**WORK REQUEST**
Scan the listing below for the string "none" and copy each line where it turns up.

**MATERIAL PROVIDED**
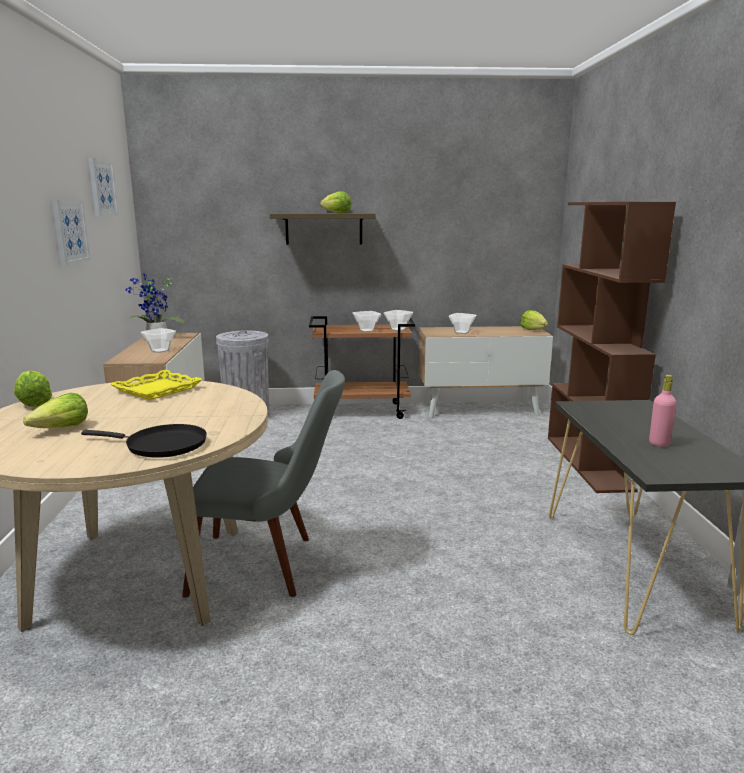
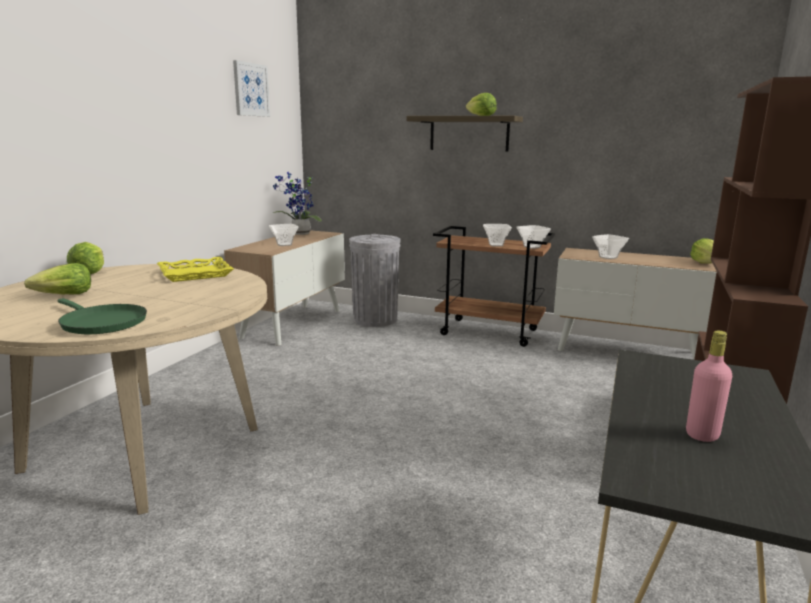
camera: 25 degrees right, 0 degrees up
picture [52,200,90,266] -> none
black frying pan [81,424,207,458] -> green frying pan [58,298,147,334]
grey chair [182,370,345,598] -> none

**REPLY TO THE EXERCISE**
picture [52,200,90,266] -> none
grey chair [182,370,345,598] -> none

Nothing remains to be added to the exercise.